Mais David ne nous dit pas ce que ça veut dire, concrètement, de se confier à Dieu dans l’épreuve. Il l’affirme, mais il ne le décrit pas. La question « que peut faire le juste ? » semble rester sans réponse. Pourtant, vu l’atmosphère du psaume, deux pistes se dégagent :

1/ ne pas baisser les bras, mais persévérer. La fuite (pas forcément géographique, je le rappelle) s’oppose au fait de rester, de tenir, voire de résister. Cela peut prendre différentes formes : rester sur-place, ou partir mais agir de loin – dans le cas d’un conflit p. ex. ; ou rester engagé, se mobiliser, dans le cadre d’une situation qui nous décourage.

2/ L’insistance de David sur la justice – justice de Dieu, justice rendue, justice de ceux qui s’attachent à Dieu.
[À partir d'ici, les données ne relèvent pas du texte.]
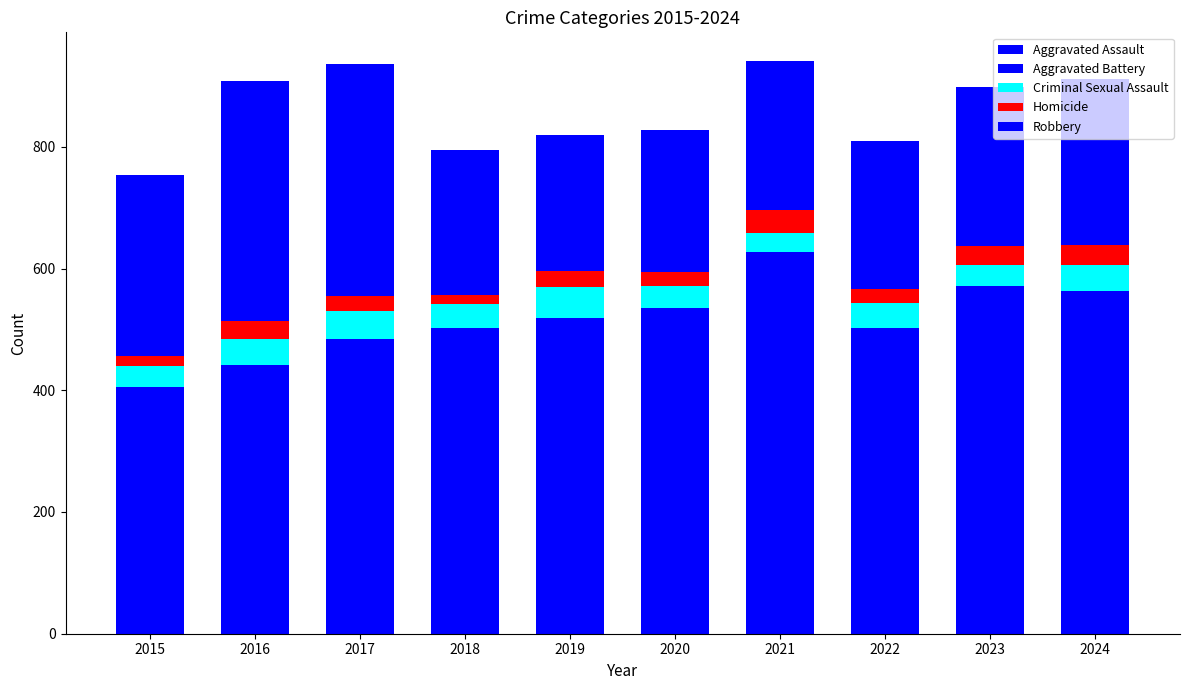

The Robbery series shows 394 at 2016. True or false?

True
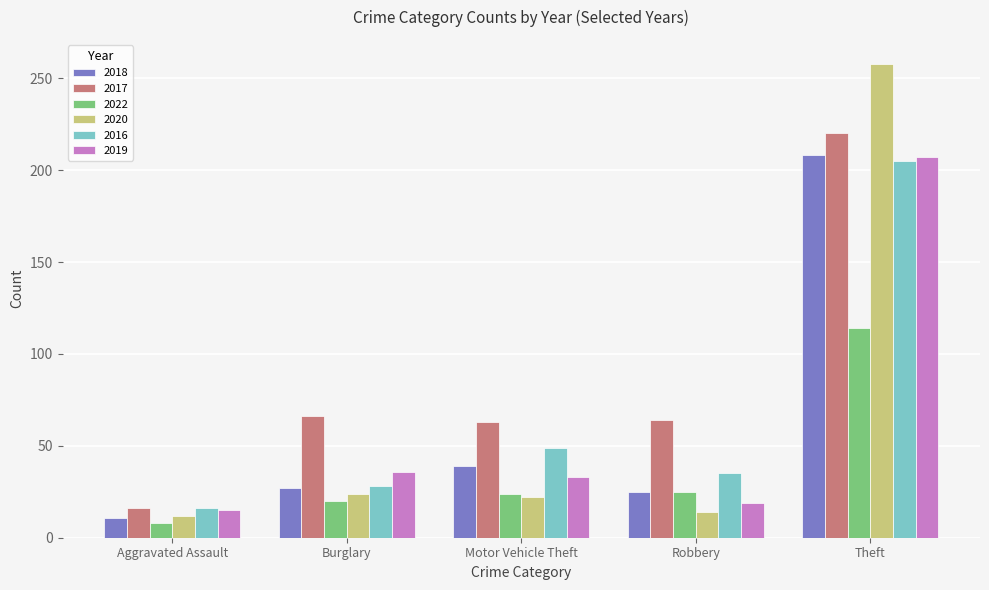

Between Aggravated Assault and Robbery, which series saw the biggest shift?

2017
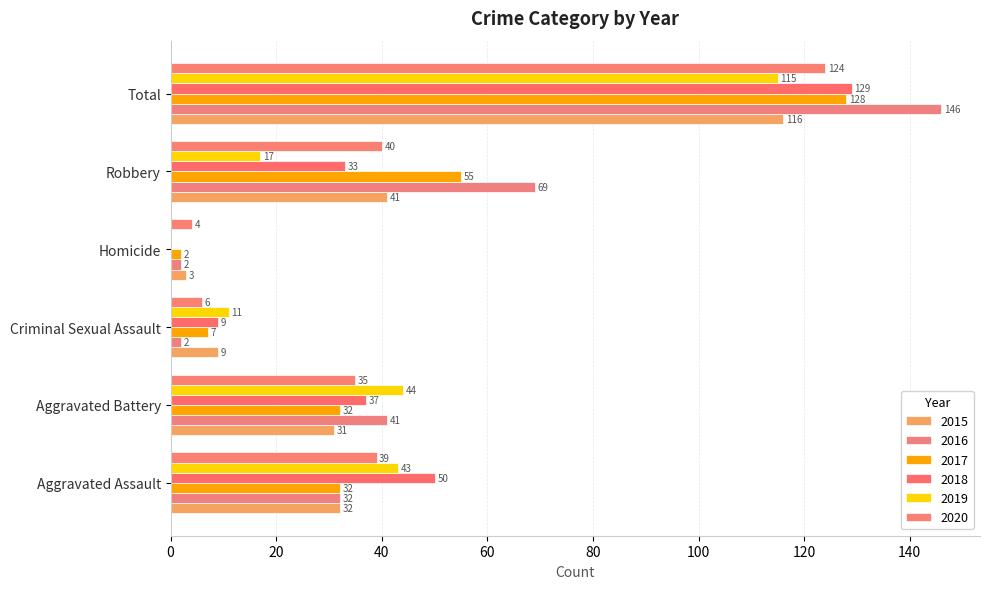

The 2015 series shows 3 at Homicide. True or false?

True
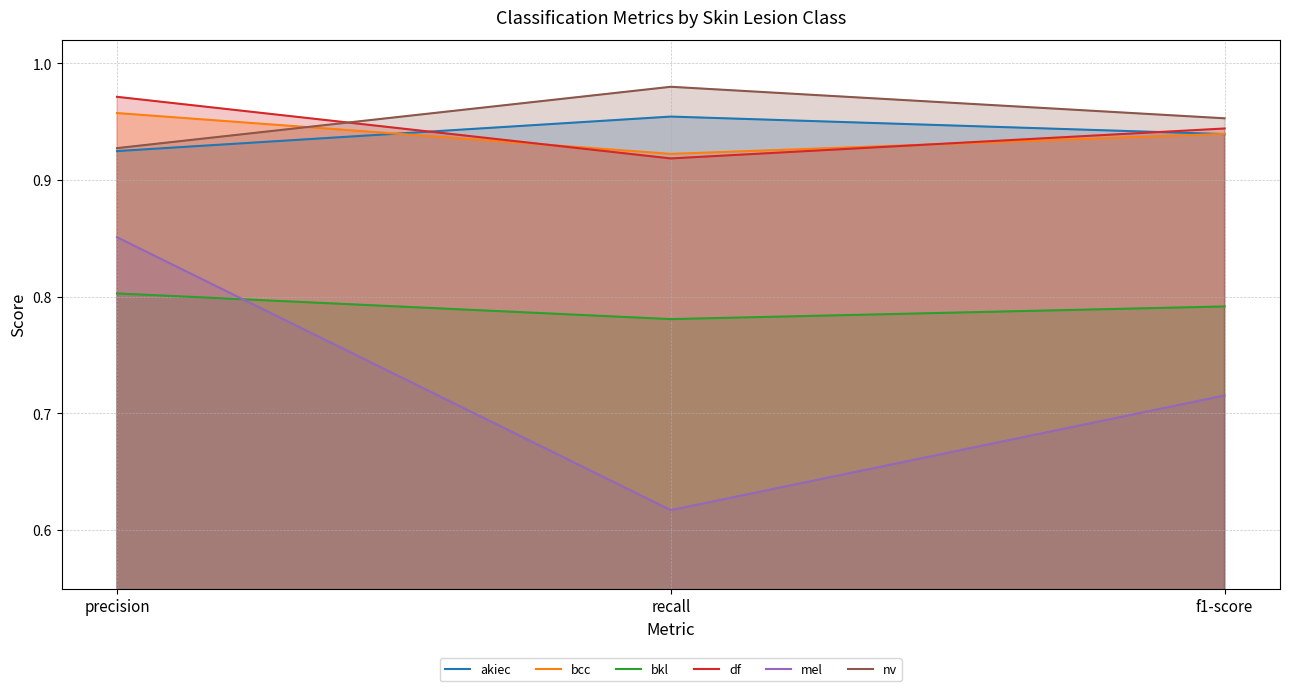

How many distinct data groups are displayed?

6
Si Dieu aime ce qui est juste, et pas seulement ceux qui ont été justifiés, n’y a-t-il pas un appel implicite à agir avec justice en particulier quand nous sommes découragés ? Le découragement peut en effet donner envie de baisser les bras, de fuir, ou bien d’imiter ceux qui aiment le mal, d’utiliser leurs armes, par pragmatisme ou par colère.

Lorsque, face au découragement, Dieu nous invite à nous réfugier en lui, c’est à la fois pour nous rassurer et pour nous ressourcer, afin que nous puissions trouver la force de faire ce qui est juste à ce moment-là, de suivre ce chemin de justice que Dieu aime tant – et sur lequel il promet de nous accompagner.

Regarder à la croix du Christ nous conforte dans cette assurance que David avait : elle nous rappelle qu’en Jésus, Dieu s’est fait proche de nous, qu’il a porté nos blessures et nos culpabilités, pour nous en délivrer un jour. Il est mort, mais il est ressuscité, et il a rejoint le Père à côté de qui il règne aujourd’hui. Sa résurrection, c’est le socle inébranlable de notre espérance : il est vivant, il règne, et nous attendons son retour, pour qu’il établisse partout sa justice et sa paix.